Lina Wertmüller im November 1987 in Berlin. (Urheber/Quelle/Verbreiter: dpa)

Zu ihrem Markenzeichen zählten die etwas schrägen Brillen. Von ihnen hatte sie mehrere tausend gesammelt. Auch sonst war die Frau mit den kurzen, schlohweißen Haaren trotz ihrer nur 1,50 Meter Körpergröße eine auffällige Erscheinung.

Als Regisseurin schrieb die Römerin im 20. Jahrhundert ein Stück Filmgeschichte. Nun ist Lina Wertmüller im Alter von 93 Jahren gestorben.

Geboren wurde sie am 14. August 1928 als Tochter eines römischen Rechtsanwalts, dessen Vorfahren einer vornehmen Schweizer Familie entstammten. Die Familiengeschichte spiegelte sich schon im langen Namen der Künstlerin wider, denn eigentlich hieß sie Arcangela Felice Assunta Wertmüller von Elgg Spanol von Braueich. Schon die Kindheit muss turbulent gewesen sein, denn nach eigenen – leicht schwankenden – Angaben wurde sie aus 11 bis 15 Schulen hinausgeworfen.

Gegen den Willen ihres Vaters studierte sie an der Theaterhochschule in Rom. Sie arbeitete dann als Journalistin, Schauspielerin, Bühnenbildnerin und Autorin für Funk und Fernsehen. Über eine Freundin fand sie Kontakt zu Regisseur Federico Fellini («La dolce vita»). Sie arbeitete 1963 als Regieassistentin bei dessen Film «Achteinhalb» («8 1/2»). Noch Jahrzehnte später schwärmte sie in einem «Tagesspiegel»-Interview von der Zusammenarbeit mit dem Maestro: «Ein Zauberer und Poet» sei dieser gewesen. Im gleichen Jahr führte sie in «Die Basilisken» zum ersten Mal selbst Regie.

Der Durchbruch als Regisseurin gelang Wertmüller erst in den 1970er Jahren mit einer Serie von Filmen mit dem italienischen Schauspieler Giancarlo Giannini in der Hauptrolle. Für den Skandalfilm «Sieben Schönheiten» (1975) wurde sie als erste Frau überhaupt für den Oscar als beste Regisseurin nominiert. Es ist eine Groteske, in der ein neapolitanischer Kleinkrimineller versucht, im KZ zu überleben, indem er sich der unförmigen Lagerleiterin sexuell zur Verfügung stellt.

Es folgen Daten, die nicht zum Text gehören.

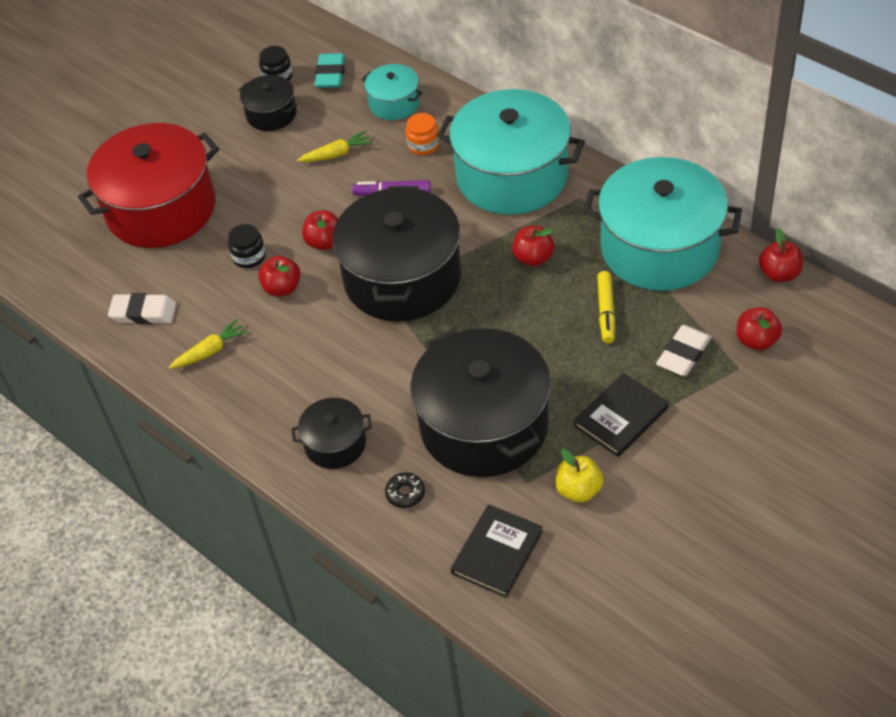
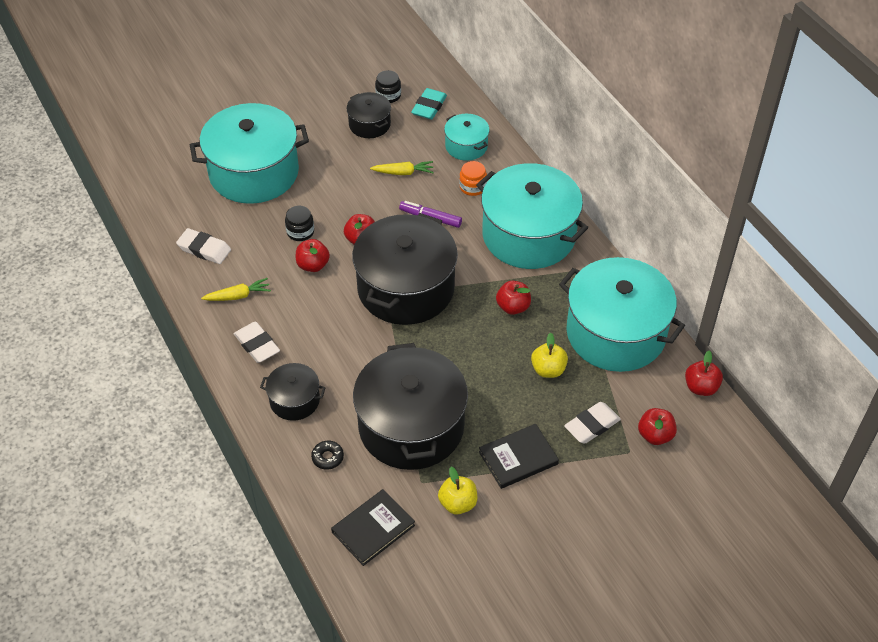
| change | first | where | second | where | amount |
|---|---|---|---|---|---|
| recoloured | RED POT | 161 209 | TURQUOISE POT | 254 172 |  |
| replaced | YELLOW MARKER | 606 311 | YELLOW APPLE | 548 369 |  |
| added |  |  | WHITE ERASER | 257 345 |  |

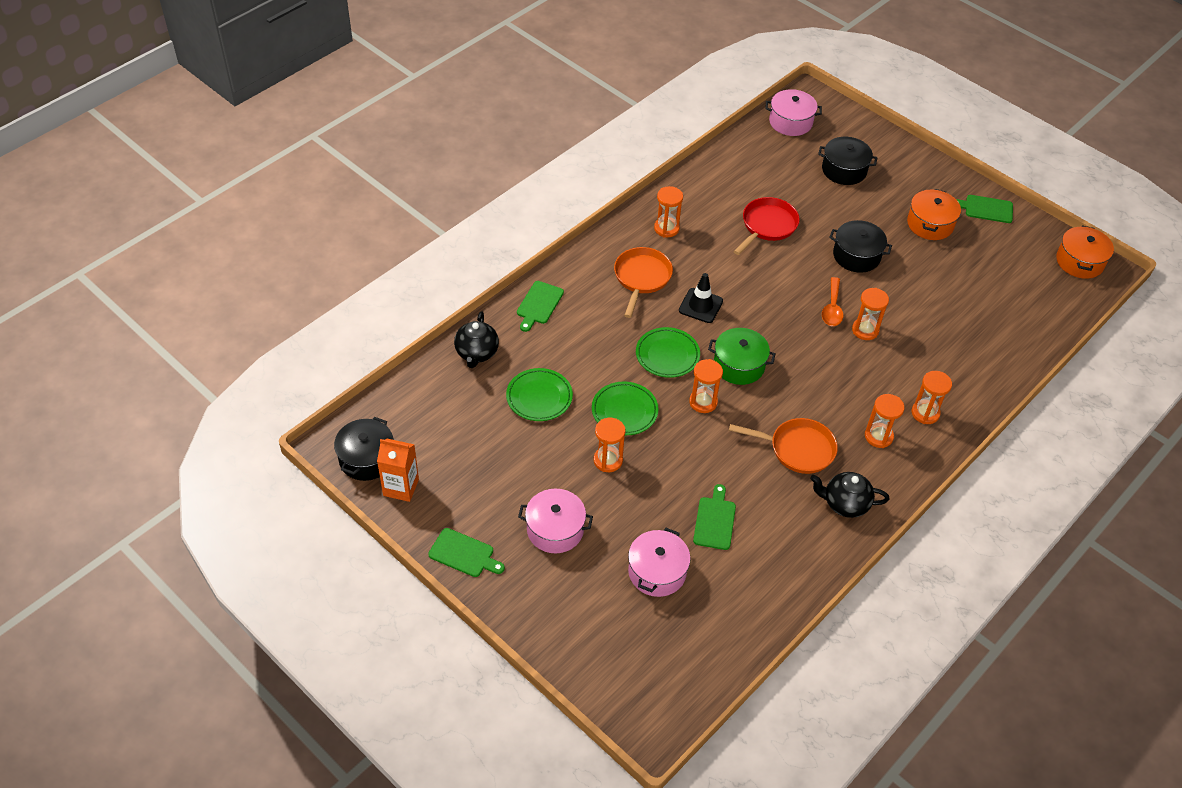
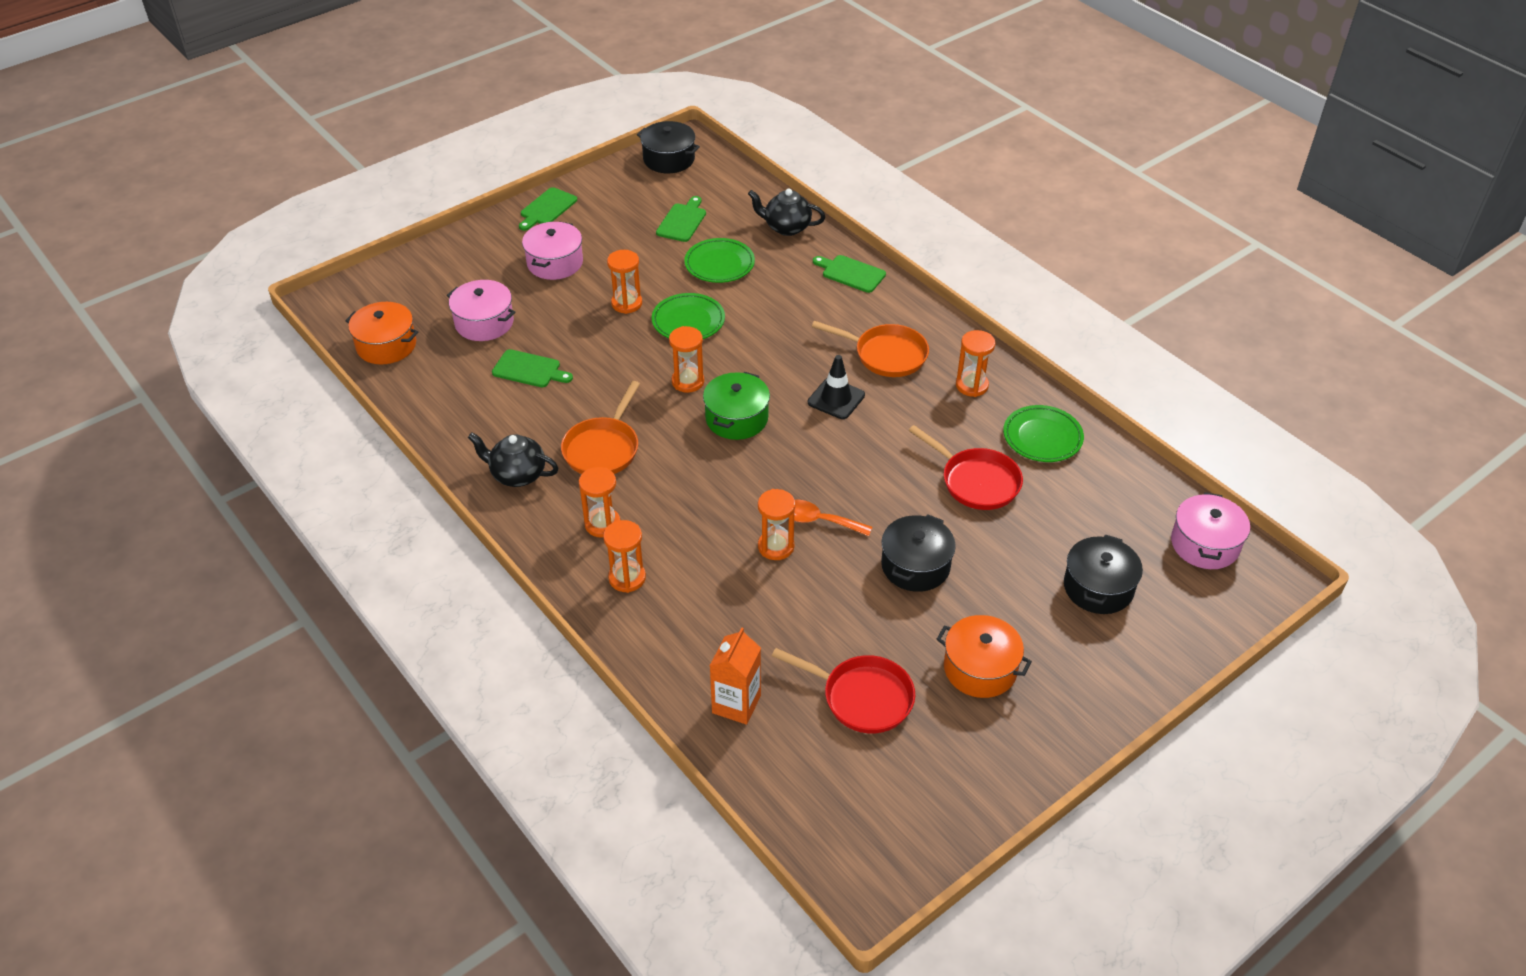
| change | first | where | second | where | amount |
|---|---|---|---|---|---|
| moved | GREEN CUTTING BOARD | 986 209 |  | 682 221 |  |
| moved | ORANGE POT | 1079 262 |  | 386 345 |  |
| moved | GREEN PLATE | 667 355 |  | 1042 437 |  |
| moved | ORANGE CARTON | 401 487 |  | 736 704 |  |
| turned | BLACK TEAPOT | 844 504 |  | 517 475 | 90 degrees counterclockwise |
| added |  |  | RED PAN | 862 697 |  |

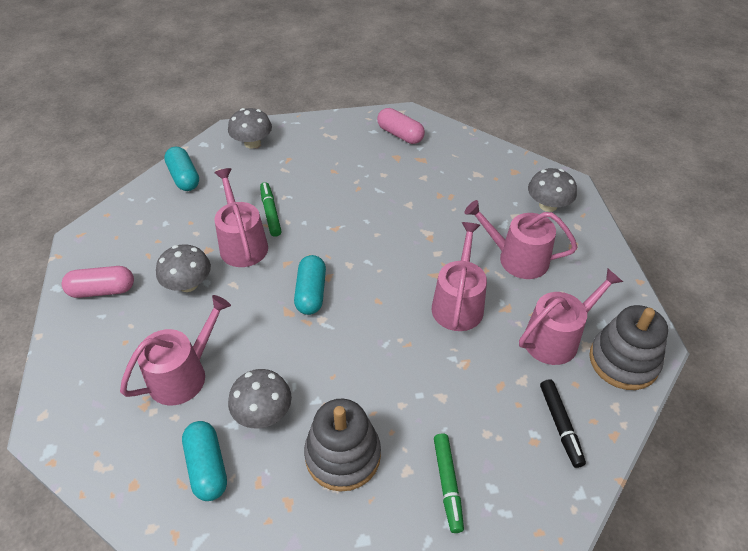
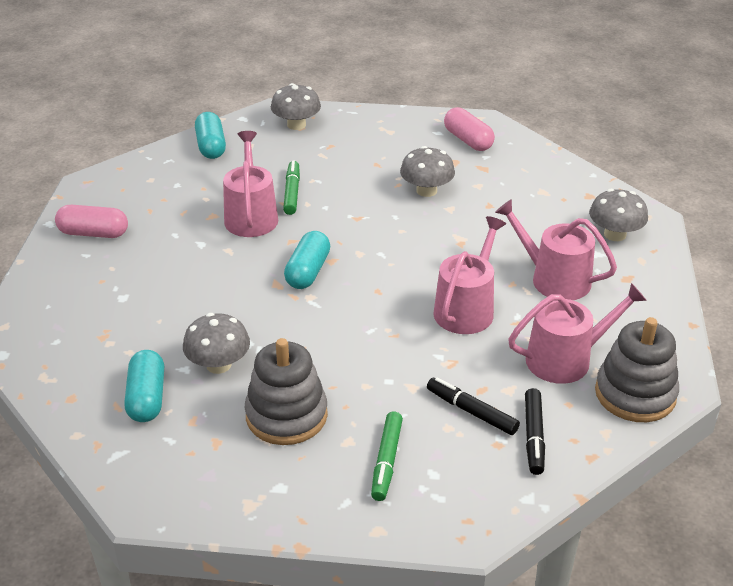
| change | first | where | second | where | amount |
|---|---|---|---|---|---|
| moved | GREY MUSHROOM | 188 284 |  | 426 191 |  |
| removed | PINK WATERING CAN | 183 374 |  |  |  |
| added |  |  | BLACK MARKER | 471 411 |  |

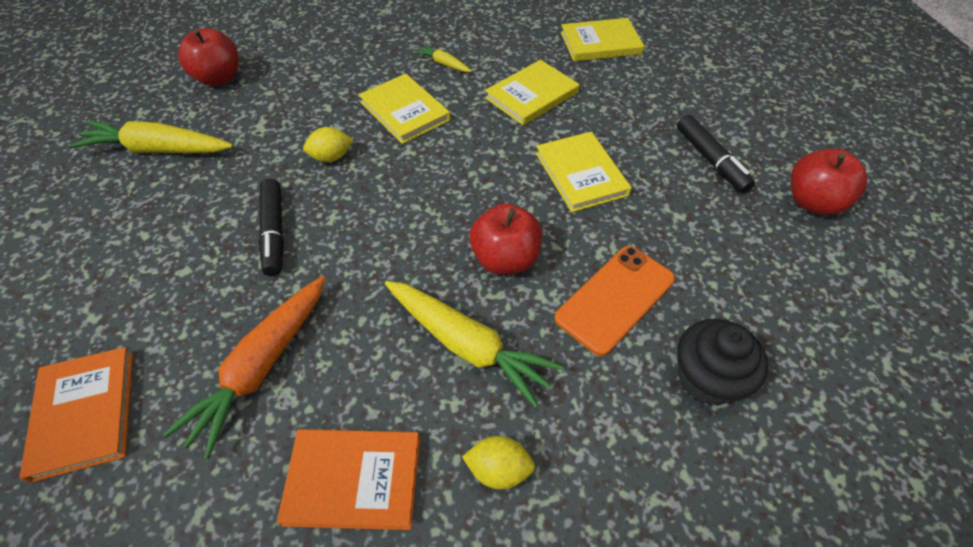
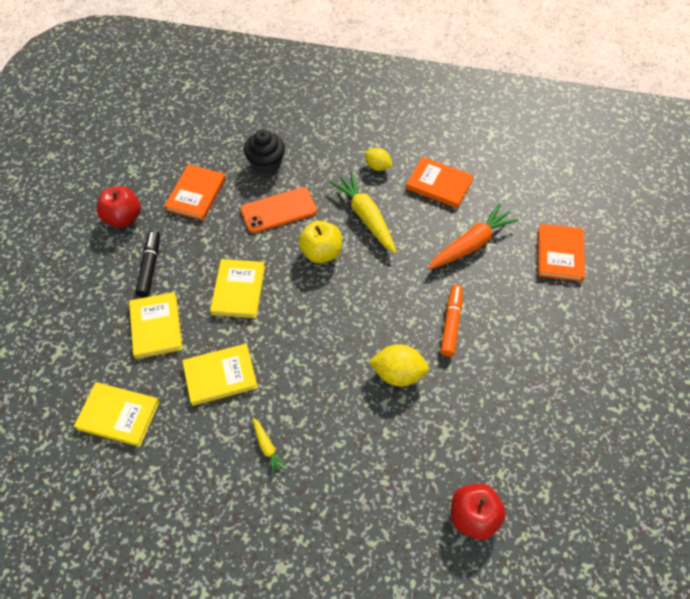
| change | first | where | second | where | amount |
|---|---|---|---|---|---|
| moved | YELLOW BOOK | 405 111 |  | 156 326 |  |
| removed | YELLOW CARROT | 158 150 |  |  |  |
| resized | YELLOW LEMON | 331 157 |  | 398 374 | x1.55 |
| recoloured | BLACK MARKER | 274 232 | ORANGE MARKER | 451 323 |  |
| recoloured | RED APPLE | 505 259 | YELLOW APPLE | 321 253 |  |
| added |  |  | ORANGE BOOK | 196 194 |  |

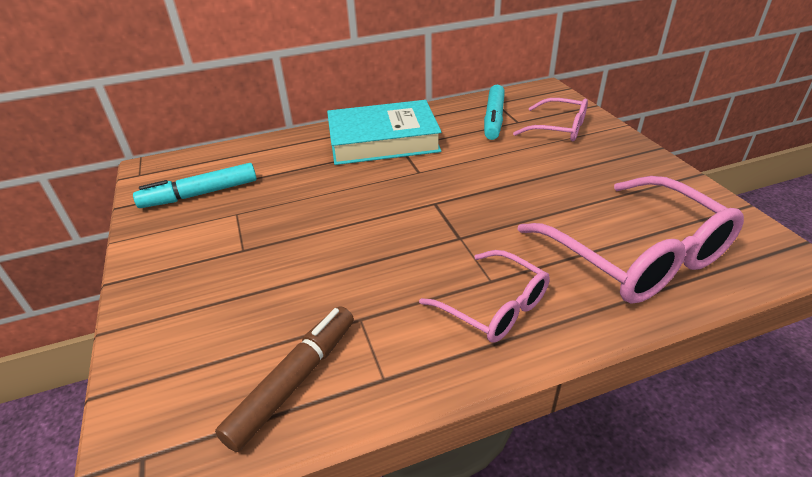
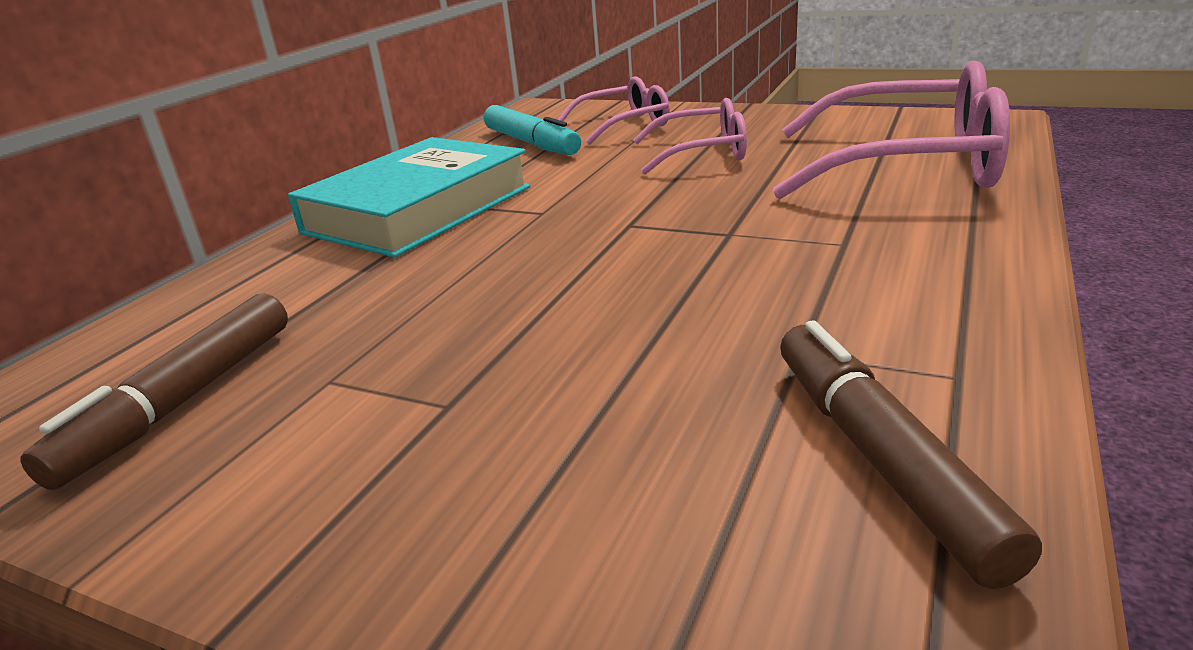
| change | first | where | second | where | amount |
|---|---|---|---|---|---|
| recoloured | TURQUOISE MARKER | 200 194 | BROWN MARKER | 182 401 |  |
| moved | PINK GLASSES | 494 307 |  | 703 153 |  |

Zu ihren bekanntesten Filmen zählt «Liebe und Anarchie» (1973), in dem ein Verschwörer ein geplantes Attentat auf Diktator Benito Mussolini im Bordell verschläft. Lang wie Wertmüllers Name ist der Titel von «Hingerissen von einem ungewöhnlichen Schicksal im azurblauen Meer im August» (1974) über die skurrile Liebesgeschichte zwischen einer gelangweilten Industriellengattin und ihrem Matrosen, in der sich nach einem Schiffbruch das Herr-und-Knecht-Verhältnis umkehrt.

Kritiker warfen Wertmüller bisweilen Geschmacklosigkeiten vor oder auch das Bedienen von Italien-Klischees, aber das hat das Energiebündel nie gestört. Fern der Heimat wurde sie in Amerika in den 1970er Jahren zur Kultfigur, man nannte sie «die Heilige von New York». Sie selbst bezeichnete sich einmal als eine «geniale Idiotin».

Ihre Vielseitigkeit bewies Wertmüller auch als Opernregisseurin und brachte 1992 eine Neuinszenierung von Georges Bizets «Carmen» zur Eröffnung der Münchner Opernfestspiele auf die Bühne. Nach der Jahrtausendwende wurde es etwas ruhiger um die große Künstlerin.

Ende Oktober 2019, da war sie 91, wurde ihr in Los Angeles der Ehren-Oscar für ihr Lebenswerk verliehen und sie bekam einen Stern auf dem Walk of Fame. «Ich habe ein ehrwürdiges Alter, ich weiß, aber ich schaue in die Zukunft. Ich habe so viele Projekte, dass ich bis 130 weitermachen könnte», sagte sie bei dieser Gelegenheit. Im Dezember 2019 führte sie im Teatro Quirino in Rom Regie bei der Komödie «A che servono gli uomini» (Wozu sind die Männer gut).

Verheiratet war Wertmüller mit dem Kunstdesigner Enrico Job (1934-2008), den sie um viele Jahre überlebte.